DIRECTIONS: Restate word for word the entries below, starting at the line with "ring pip: (141, 376)" and ending at the line with "pinky tip: (270, 731)". Keep both end lines and omit the pictures.

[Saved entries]
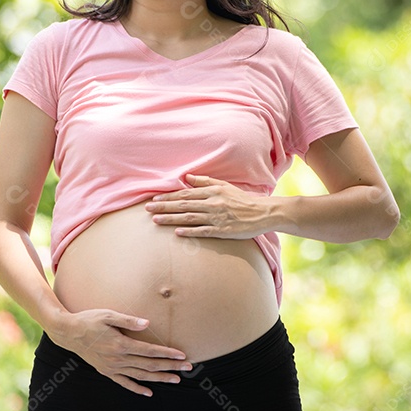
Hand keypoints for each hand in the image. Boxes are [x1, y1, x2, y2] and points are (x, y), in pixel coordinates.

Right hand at [49, 309, 190, 396]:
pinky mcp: (107, 372)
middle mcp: (118, 359)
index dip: (167, 353)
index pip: (150, 351)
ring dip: (159, 378)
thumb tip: (147, 324)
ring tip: (176, 379)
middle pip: (149, 365)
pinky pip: (124, 383)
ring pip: (141, 376)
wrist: (68, 333)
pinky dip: (137, 388)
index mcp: (121, 344)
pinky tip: (148, 392)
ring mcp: (112, 367)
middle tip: (188, 367)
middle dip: (170, 366)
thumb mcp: (108, 315)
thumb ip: (129, 320)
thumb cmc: (89, 320)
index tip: (182, 355)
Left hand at [145, 174, 272, 238]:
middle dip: (164, 207)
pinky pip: (203, 231)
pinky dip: (189, 232)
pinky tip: (177, 233)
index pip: (185, 194)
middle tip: (147, 209)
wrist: (262, 212)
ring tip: (156, 220)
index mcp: (212, 192)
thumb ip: (204, 182)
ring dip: (171, 219)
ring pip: (189, 217)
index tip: (154, 199)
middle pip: (183, 205)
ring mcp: (217, 217)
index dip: (169, 197)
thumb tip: (186, 178)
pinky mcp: (222, 230)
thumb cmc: (242, 199)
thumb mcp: (224, 186)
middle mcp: (212, 203)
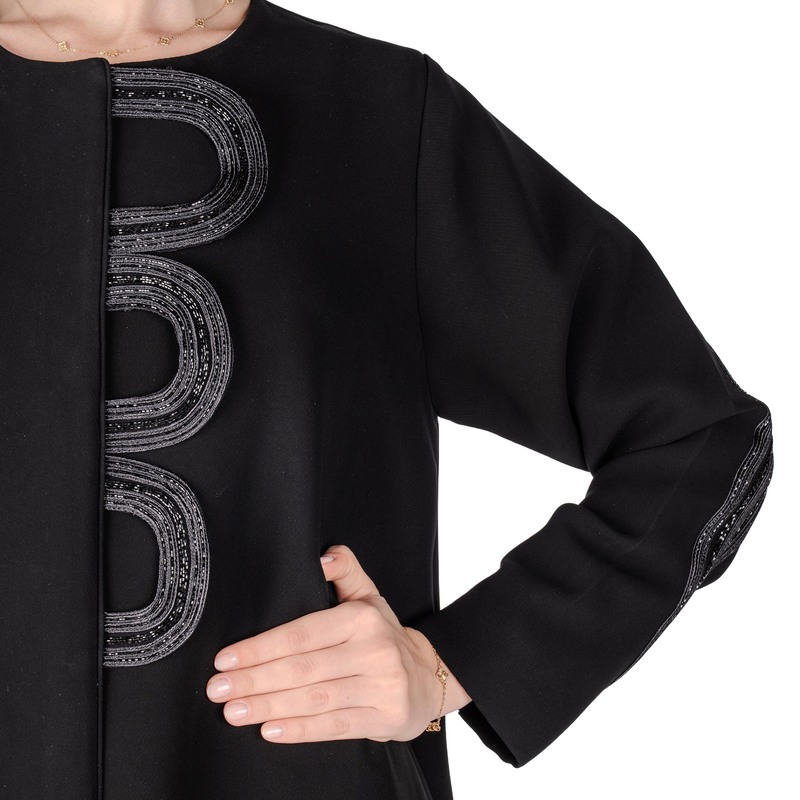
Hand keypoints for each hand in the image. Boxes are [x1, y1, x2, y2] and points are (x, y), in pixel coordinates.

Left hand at [205, 544, 466, 742]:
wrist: (430, 676)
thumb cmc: (385, 636)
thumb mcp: (369, 596)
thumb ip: (345, 571)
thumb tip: (322, 555)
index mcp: (362, 618)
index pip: (303, 633)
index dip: (262, 647)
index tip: (226, 659)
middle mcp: (374, 650)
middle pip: (303, 668)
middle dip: (255, 680)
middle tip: (218, 690)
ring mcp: (382, 686)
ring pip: (316, 698)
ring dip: (269, 706)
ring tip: (234, 712)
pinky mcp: (385, 718)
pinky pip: (336, 726)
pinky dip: (301, 731)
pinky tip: (270, 731)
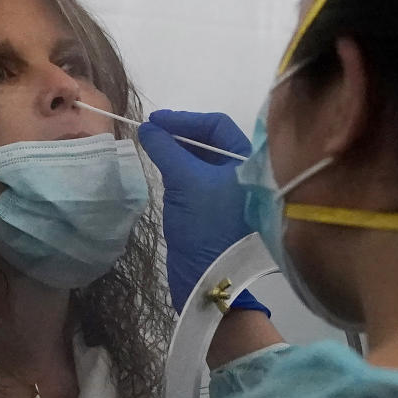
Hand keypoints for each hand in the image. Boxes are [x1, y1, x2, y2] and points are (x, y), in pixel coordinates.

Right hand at [138, 110, 268, 315]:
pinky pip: (198, 179)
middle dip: (180, 133)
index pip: (217, 126)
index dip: (185, 119)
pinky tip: (162, 166)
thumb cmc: (205, 224)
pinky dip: (180, 169)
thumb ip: (166, 149)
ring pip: (203, 160)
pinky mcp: (216, 208)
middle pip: (211, 141)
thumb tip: (147, 128)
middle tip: (151, 131)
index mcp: (250, 162)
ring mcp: (231, 192)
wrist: (209, 278)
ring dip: (179, 150)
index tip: (155, 120)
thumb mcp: (184, 180)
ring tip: (153, 145)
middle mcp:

ANSWER TO THE PROBLEM:
ring pip: (141, 376)
wrist: (68, 333)
pinky dip: (137, 388)
index mcp: (121, 344)
pinky tip: (148, 392)
ring mcp: (112, 367)
middle tip: (188, 367)
middle dip: (170, 366)
thumb mcp: (108, 315)
thumb ip: (129, 320)
thumb cmc: (89, 320)
index tip: (182, 355)
Left hand at [145, 174, 272, 238]:
middle dip: (164, 207)
pinky pip: (203, 231)
pinky dip: (189, 232)
pinky tip: (177, 233)
index pip: (185, 194)
middle tip: (147, 209)
wrist: (262, 212)
ring tip: (156, 220)
index mcp: (212, 192)
thumb ip: (204, 182)
ring dip: (171, 219)
ring pip: (189, 217)
index tip: (154, 199)
middle pip: (183, 205)
ring mcp: (217, 217)
index dip: (169, 197)
thumb tip: (186, 178)
pinky mcp: (222, 230)
thumb cmc: (242, 199)
thumb mcp: (224, 186)
middle mcp: (212, 203)
Hand keypoints for each hand in the image. Boxes are [x1, y1, x2, y2] and points are (x, y), in pixel coordinates.

Left hand at [205, 544, 466, 742]:
wrist: (430, 676)
thumb cmc: (385, 636)
thumb mcp: (369, 596)
thumb ip: (345, 571)
thumb tip: (322, 555)
index mcp: (362, 618)
index pip: (303, 633)
index dip: (262, 647)
index tip: (226, 659)
middle mcp: (374, 650)
middle pip: (303, 668)
middle dip: (255, 680)
middle tip: (218, 690)
ring mcp: (382, 686)
ring pip: (316, 698)
ring dip: (269, 706)
ring tip: (234, 712)
pinky mcp: (385, 718)
pinky pip: (336, 726)
pinky dip: (301, 731)
pinky tip: (270, 731)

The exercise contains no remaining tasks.